「羮に懲りて膾を吹く」
「あつものにこりてなますをふく」と読みます。
これは『楚辞』の「九章」の中の「惜誦」と題する詩の一節です。
この後に「なんぞ此の志を変ぜらんや」と続いています。彼、屈原は危機にある楚の国を憂い、祖国を誤らす佞臣を憎み、彼の堅持した孤高の心情を情熱的に歌ったものです。
熱い料理で舌を火傷した人は、すっかり懲りてしまって冷たい料理でもフウフウ吹いてしまう・・・という意味で、現在では「一度失敗してしまうと必要以上の用心をしてしまう」という臆病な人のたとえに使われています。

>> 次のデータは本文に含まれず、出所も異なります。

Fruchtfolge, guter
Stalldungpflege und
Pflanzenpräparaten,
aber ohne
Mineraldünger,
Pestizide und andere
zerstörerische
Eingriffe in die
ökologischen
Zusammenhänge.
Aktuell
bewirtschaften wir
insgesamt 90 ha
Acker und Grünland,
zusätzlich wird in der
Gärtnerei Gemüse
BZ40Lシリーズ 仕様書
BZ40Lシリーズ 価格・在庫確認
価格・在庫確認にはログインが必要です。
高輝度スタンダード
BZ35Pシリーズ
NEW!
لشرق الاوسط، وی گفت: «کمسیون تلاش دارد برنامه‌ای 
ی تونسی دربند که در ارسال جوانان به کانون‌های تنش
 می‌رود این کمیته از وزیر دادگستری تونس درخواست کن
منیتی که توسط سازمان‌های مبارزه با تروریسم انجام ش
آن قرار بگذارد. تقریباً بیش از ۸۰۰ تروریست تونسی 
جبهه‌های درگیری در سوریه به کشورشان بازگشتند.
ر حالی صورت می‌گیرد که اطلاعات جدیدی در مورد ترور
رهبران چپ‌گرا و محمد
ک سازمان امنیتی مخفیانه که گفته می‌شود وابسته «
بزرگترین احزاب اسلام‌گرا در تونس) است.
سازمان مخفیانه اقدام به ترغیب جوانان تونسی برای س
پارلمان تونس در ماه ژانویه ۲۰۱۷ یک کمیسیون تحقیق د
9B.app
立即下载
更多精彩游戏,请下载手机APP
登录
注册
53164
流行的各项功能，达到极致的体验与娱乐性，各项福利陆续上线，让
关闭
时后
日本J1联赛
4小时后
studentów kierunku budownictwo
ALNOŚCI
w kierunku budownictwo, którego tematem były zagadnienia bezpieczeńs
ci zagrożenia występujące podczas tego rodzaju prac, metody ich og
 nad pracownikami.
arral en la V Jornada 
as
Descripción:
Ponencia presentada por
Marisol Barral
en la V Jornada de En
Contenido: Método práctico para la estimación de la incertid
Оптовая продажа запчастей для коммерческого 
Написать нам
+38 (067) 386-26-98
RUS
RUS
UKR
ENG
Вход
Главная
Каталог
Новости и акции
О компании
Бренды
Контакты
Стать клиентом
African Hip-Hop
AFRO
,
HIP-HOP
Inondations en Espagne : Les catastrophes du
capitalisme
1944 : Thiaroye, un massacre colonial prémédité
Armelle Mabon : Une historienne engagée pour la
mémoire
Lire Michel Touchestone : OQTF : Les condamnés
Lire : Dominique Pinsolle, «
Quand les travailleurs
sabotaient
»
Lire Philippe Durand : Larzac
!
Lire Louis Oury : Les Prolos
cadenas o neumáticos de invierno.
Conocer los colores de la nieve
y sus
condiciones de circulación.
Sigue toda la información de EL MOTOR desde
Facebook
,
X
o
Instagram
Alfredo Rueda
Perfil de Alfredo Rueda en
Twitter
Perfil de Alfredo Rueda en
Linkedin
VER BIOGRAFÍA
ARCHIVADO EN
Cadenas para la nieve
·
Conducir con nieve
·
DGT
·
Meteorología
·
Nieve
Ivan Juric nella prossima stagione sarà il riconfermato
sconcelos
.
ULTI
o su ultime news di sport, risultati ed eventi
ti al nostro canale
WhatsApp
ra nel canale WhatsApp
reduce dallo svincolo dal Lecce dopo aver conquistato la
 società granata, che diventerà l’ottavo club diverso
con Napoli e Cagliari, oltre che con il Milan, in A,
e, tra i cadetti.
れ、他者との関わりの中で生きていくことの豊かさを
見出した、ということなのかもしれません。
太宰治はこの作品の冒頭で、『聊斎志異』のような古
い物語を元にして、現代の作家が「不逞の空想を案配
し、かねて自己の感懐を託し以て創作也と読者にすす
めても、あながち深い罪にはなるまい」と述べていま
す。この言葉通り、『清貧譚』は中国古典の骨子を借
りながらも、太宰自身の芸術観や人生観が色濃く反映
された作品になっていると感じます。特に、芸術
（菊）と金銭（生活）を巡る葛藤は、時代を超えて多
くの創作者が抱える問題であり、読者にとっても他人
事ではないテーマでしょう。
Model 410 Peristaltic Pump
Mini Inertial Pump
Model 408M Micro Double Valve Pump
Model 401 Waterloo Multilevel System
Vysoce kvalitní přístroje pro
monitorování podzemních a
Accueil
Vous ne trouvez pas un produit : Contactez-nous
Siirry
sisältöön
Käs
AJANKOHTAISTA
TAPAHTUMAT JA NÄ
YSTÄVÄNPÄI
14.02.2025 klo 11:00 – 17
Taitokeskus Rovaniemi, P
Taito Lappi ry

失敗は誰にでもまたどこの国にもありますが、失敗を教訓として同じ過ちは繰り返してはいけないのです。楚の屈原のように、「前の失敗」を絶対に忘れてはならないときは、たとえナマスであって吹くのは大事なことだと思う。
毎年、終戦記念日が近づくと、マスコミはこぞって「前の失敗」を繰り返し報道する。終戦68年を経てなお、アツモノを思い出させるためであろう。
「喉元過ぎれば熱さを忘れる」という諺通りの勇ましい人たちもいます。彼らは「アツモノなどへっちゃら」と周囲をあおり立てる。同調者が増え熱狂すると「アツモノでも熱くない」と幻想する結果となりまた同じ失敗を繰り返してしまう。
「アツモノ」とは戦争のみではない。「原発事故」というアツモノにもまたナマスを吹き続けねばならない。「羮に懲りて膾を吹く」という慎重さは「憲法9条を守る」ことにとって極めて大切である。決して臆病者ではない。